Обязательное задание -> Перепишите дословно часть текста о ночи в Аньере, начиная со слов «Он жил в Аньере.» и заканчивая словами «посреди бессонной ночи.».

Фрагмент текста ->
-*-

— Значит, ко мне!
Он жил в Аньере. Им удалось успеть на последний поезд. Весь дом в рабочем пригороде, приютившем только малоимущих, где Шляпников за бесценок снимал крохотную, неотапливаемую комнату, уже спал. Она даже не заметила так раздражающих ее обычно бытовых неудобств. Чувство абсолютной, всепоглощающей страсти и удовлетворенности поглотило ее.
— Сколько тебе лет? — спросила вдруг посреди бессонной ночи.
— Двадцать шесть…
— А мне тридцать девять…
— Тебе восемнадцать. Тебе всегда восемнадцать. И ты моя жена — Шурка. А я твой муж — Санька. И больше мы никто друг для друга — ни ты, ни я. И хватит об этом.
Никто еще так с ней не говорил. Никто и никогда не чувствовал своей власти над ней. Просто непостижимо, как это удалось ему, рабочему парню из далекой России, здесь, в Париже, всего за несколько мгновений. Вопрос этот мелькнул в голове, а вслух она прошептала:
— Какой счастливый день! — И осеклась, вспомнив кладбище, свою речь у открытой могилы…
«Ранним утром — поездом, на котором едут ребята на заводы, — вспоминала она в «Записках на лету» двадцать семь лет спустя, — я из Аньера возвращаюсь в Париж. На лестнице, у дверей пансиона, где я живу, — знакомый силуэт. Бог мой! Петр Павлович! Вид убитый. Захолонуло: «Поймана на месте преступления». — «Вчера тебя не было допоздна. И ночью… Я был сейчас в твоей комнате. Ты дома не ночевала…» Он прав!..»
Могла соврать: задержалась-де после похорон у друзей, вспоминали Лафаргов. Или — была за городом у подруги. Или — затянулся митинг, ночевала у друзей. «Но нет! Не хочу лжи. Иду на разрыв! Я не хочу новых пут, а ложь — это всегда новая мука. «Да. Я ночевала у моего нового друга». Это жестоко. Это не похоже на меня. […] Это нож который я вонзила в сердце «самоуверенного», вчера еще безмерно любимого Петеньки. Бедный, бедный П. П. Он растерялся, он стал маленьким и беспомощным. […] Он даже не упрекал, он глядел на меня с мукой собаки, которую до смерти избивает рука любимого господина. […] Кончилось все это слезами и объятиями. Я уверяла, что это всего лишь «вспышка», что я люблю только его. Он рыдал, целуя меня, мои ноги, руки… Это была пытка, это было нехорошо, потому что я думала в этот момент только об А. Г Шляпникове, о том, что вечером мы будем с ним снова вместе».

-*-

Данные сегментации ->
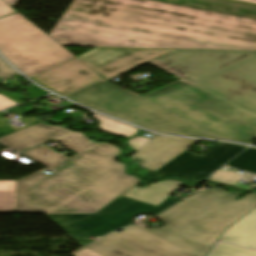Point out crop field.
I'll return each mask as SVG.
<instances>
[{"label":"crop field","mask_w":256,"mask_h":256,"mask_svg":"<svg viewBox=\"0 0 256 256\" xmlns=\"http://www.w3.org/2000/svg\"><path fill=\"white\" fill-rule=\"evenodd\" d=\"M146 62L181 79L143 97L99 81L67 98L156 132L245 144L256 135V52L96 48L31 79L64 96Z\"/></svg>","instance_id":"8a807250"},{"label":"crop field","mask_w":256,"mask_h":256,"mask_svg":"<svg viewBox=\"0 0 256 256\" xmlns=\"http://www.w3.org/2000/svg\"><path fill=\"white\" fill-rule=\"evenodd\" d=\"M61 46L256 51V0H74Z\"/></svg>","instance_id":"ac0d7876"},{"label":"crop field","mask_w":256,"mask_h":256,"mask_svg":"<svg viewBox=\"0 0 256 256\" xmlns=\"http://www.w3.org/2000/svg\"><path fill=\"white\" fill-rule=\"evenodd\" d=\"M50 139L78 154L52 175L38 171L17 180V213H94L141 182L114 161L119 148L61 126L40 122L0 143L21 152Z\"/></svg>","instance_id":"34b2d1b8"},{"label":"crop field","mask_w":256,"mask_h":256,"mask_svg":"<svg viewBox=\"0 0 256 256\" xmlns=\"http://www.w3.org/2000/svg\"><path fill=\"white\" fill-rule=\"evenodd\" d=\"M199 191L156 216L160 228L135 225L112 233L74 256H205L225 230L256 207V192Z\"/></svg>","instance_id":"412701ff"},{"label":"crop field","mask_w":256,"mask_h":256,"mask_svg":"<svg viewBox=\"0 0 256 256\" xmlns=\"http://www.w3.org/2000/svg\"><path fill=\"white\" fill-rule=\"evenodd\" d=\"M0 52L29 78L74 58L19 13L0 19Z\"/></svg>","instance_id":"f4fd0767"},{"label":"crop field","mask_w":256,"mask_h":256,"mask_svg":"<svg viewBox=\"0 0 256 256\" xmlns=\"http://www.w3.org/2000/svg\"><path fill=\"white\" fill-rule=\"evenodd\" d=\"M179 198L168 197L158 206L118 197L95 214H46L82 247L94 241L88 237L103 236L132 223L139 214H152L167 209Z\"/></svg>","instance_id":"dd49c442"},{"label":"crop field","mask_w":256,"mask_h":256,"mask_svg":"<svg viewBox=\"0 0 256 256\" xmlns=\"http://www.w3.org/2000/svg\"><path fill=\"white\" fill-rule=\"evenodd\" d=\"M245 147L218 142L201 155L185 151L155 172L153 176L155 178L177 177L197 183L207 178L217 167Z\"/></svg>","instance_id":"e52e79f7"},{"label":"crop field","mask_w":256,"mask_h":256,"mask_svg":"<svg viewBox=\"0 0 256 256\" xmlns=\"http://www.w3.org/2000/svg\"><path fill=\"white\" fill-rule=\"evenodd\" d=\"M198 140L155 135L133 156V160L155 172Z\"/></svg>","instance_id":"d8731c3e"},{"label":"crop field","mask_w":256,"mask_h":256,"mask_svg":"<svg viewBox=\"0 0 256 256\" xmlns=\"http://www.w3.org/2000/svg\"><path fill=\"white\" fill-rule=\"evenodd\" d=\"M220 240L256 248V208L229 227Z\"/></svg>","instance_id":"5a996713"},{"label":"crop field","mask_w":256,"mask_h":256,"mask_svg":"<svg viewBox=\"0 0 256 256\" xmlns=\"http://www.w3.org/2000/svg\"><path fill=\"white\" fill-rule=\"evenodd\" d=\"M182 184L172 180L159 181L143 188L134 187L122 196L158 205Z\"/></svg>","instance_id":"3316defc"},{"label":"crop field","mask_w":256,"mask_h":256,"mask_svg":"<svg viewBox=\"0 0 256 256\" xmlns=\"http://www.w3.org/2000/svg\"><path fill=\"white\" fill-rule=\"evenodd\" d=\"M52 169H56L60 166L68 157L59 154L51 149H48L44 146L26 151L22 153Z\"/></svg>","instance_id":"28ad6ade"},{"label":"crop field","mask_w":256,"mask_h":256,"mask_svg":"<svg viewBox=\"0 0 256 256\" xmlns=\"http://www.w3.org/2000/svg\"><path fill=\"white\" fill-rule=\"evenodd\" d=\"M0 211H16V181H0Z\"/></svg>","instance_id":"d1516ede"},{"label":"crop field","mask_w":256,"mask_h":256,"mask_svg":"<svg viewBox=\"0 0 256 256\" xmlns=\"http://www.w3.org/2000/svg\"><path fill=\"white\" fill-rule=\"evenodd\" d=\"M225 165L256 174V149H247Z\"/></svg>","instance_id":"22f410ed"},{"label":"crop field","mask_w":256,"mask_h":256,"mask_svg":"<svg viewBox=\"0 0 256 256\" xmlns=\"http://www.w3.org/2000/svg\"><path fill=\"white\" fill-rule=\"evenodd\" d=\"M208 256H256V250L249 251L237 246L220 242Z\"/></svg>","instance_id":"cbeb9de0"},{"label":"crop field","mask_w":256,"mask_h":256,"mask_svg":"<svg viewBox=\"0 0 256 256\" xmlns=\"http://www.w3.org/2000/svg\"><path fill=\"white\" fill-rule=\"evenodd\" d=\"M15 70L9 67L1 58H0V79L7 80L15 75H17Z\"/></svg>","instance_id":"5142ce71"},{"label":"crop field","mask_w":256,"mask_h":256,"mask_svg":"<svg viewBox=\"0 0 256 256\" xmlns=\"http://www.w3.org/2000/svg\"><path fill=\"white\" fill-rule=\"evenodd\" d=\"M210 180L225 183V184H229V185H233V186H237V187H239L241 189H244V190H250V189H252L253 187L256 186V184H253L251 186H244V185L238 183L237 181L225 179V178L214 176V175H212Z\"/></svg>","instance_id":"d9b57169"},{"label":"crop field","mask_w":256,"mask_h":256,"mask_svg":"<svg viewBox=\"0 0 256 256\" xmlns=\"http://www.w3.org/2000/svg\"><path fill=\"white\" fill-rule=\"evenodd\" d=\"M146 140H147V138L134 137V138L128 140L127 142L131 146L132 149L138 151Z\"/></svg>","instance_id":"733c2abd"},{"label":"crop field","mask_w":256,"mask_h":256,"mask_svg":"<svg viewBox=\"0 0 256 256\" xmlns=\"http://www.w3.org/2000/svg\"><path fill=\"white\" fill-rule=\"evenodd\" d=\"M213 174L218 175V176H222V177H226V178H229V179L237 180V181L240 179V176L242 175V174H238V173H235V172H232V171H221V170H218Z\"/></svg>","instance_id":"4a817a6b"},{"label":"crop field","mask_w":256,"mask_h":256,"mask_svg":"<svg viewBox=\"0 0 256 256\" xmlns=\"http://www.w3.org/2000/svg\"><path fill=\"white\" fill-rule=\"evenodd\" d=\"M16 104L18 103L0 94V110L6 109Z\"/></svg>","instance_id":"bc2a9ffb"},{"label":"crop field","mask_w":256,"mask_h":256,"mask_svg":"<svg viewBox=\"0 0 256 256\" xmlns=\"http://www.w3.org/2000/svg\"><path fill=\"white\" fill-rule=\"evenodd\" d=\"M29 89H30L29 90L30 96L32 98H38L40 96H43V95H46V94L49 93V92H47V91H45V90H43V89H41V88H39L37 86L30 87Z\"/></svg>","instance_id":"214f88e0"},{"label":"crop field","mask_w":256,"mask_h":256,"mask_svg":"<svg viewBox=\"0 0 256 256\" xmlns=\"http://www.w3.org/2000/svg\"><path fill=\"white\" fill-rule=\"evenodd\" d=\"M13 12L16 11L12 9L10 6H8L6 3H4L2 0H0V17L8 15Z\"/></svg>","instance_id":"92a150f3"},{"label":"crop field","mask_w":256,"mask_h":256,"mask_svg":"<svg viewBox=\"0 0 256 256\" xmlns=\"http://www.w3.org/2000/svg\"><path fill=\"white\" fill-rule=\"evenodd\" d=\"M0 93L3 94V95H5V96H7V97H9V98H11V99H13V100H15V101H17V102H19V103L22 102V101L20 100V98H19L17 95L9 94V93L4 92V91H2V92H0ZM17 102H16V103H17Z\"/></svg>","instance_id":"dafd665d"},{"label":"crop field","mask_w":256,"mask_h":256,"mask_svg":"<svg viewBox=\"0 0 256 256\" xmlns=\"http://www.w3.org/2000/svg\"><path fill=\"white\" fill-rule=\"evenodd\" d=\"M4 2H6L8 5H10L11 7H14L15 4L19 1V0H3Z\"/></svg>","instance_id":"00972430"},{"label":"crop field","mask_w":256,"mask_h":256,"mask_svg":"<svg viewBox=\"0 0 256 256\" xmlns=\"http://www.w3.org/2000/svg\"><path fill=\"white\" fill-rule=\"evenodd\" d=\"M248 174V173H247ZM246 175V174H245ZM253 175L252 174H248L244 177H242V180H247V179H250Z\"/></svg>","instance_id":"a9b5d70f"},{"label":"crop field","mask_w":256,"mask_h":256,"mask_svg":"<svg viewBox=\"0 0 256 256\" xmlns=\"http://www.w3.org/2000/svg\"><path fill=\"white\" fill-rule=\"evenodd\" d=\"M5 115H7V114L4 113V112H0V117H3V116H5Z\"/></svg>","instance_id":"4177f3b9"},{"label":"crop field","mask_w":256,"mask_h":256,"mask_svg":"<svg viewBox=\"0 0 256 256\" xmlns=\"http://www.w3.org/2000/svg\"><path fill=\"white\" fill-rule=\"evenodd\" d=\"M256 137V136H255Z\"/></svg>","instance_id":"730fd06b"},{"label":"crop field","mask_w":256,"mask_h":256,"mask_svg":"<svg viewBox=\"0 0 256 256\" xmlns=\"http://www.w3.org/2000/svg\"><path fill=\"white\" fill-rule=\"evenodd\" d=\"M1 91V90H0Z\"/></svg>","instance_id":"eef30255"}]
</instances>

-*-

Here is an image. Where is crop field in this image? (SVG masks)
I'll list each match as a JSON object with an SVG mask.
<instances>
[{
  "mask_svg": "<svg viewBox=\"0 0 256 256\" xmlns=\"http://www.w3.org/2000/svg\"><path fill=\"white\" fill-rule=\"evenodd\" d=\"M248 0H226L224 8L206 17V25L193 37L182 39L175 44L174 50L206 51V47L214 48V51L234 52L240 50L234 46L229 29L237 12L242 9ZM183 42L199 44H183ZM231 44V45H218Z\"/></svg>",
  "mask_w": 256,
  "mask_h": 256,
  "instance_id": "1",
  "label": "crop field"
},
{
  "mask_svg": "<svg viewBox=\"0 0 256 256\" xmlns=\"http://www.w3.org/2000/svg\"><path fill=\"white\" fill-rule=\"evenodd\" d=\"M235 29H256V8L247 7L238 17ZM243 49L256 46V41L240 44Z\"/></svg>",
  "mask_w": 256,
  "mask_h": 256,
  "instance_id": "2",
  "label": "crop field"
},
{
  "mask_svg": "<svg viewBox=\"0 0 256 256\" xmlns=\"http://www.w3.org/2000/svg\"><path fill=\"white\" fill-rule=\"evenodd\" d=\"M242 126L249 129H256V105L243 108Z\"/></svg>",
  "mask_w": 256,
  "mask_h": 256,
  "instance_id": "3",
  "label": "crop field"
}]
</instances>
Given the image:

-*-

Ответ ниже ->
Он жил в Аньере. Им удалось успеть на последний поезд. Весь дом в рабочем пригороде, приютившем только малоимущих, где Шляпников за бесценок снимал крохотную, неотапливаемую комнату, уже спал. Она даже не заметила так раздражающих ее обычно бытовых неудобств. Чувство абсолютной, всепоглощающей страсти и удовлетворенности поглотило ее.
— Сколько тебе лет? — спросила вдруг посреди бессонной ночи.